Pero a pesar de la voz cálida y divertida, Amara notó que la pequeña cortesana estaba temblando. A cambio, Serai sintió probablemente el temblor de Amara.

Amara se retiró, dejó las manos sobre los hombros de Serai y la miró a los ojos.

—Deber. Es posible que los vord estén dentro de la capital. Ahora mismo es probable que haya más asesinos buscando a la estatúder. Están asesinando a los cursores. Y si la Corona no envía refuerzos a la guarnición local, morirán muchos más civiles y legionares.
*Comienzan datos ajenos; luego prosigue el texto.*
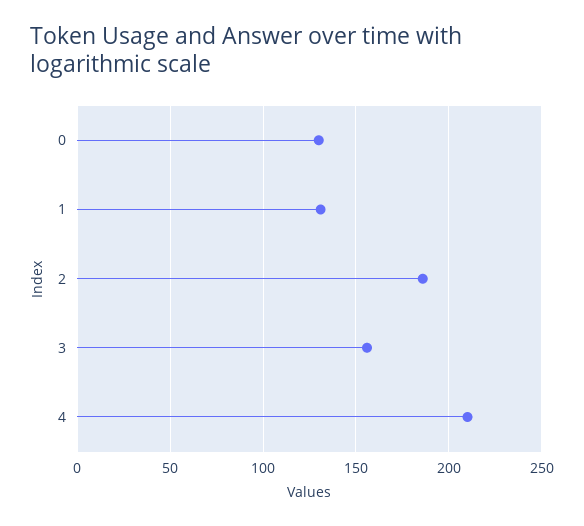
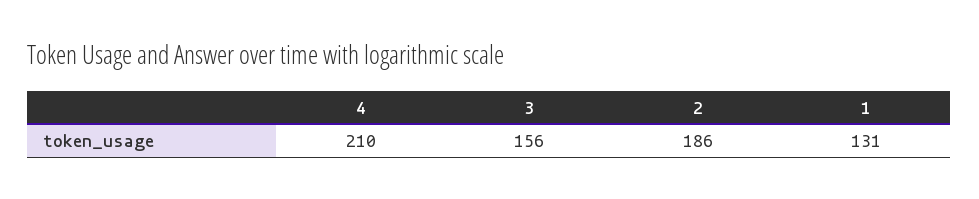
  {
-   "0": 130,
    "1": 131,
    "2": 186,
    "3": 156,
    "4": 210
  }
Y tal vez yo con ellos.

A Serai se le cerraron los ojos durante un momento e inclinó la cabeza con un leve asentimiento.

—Lo sé. Pero… Amara, tengo miedo… Miedo de no estar preparada para este tipo de situaciones. Yo trabajo en grandes salones y dormitorios con vino y perfume, no en callejones oscuros con capas y cuchillos. No me gustan los cuchillos. Ni siquiera sé de cuchillos. Y mis capas son demasiado caras como para arriesgarme a que se manchen de sangre.

Amara le apretó los hombros con suavidad y sonrió.

—Bueno. Quizá no lleguemos a eso.

Serai le devolvió a Amara una sonrisa temblorosa.

—Espero que no. Sería de lo más incómodo. —Movió la cabeza y suavizó la ansiedad de su expresión—. Mírate, Amara. Ahora eres muy alta y fuerte. No tienes nada que ver con la chica del campo a quien vi volar sobre el mar.

—Parece como si hubiera pasado mucho tiempo —reconoció Amara.

Serai asintió y retiró un mechón de cabello que le había caído sobre la mejilla. Su expresión se volvió profesional.

—¿Vamos allá?

Amara levantó la mano y se desvaneció la presión del aislamiento impuesto por Cirrus.

—Isana debería estar preparada para partir dentro de poco tiempo. Sé precavida y rápida, Serai. Nos estamos quedando sin tiempo.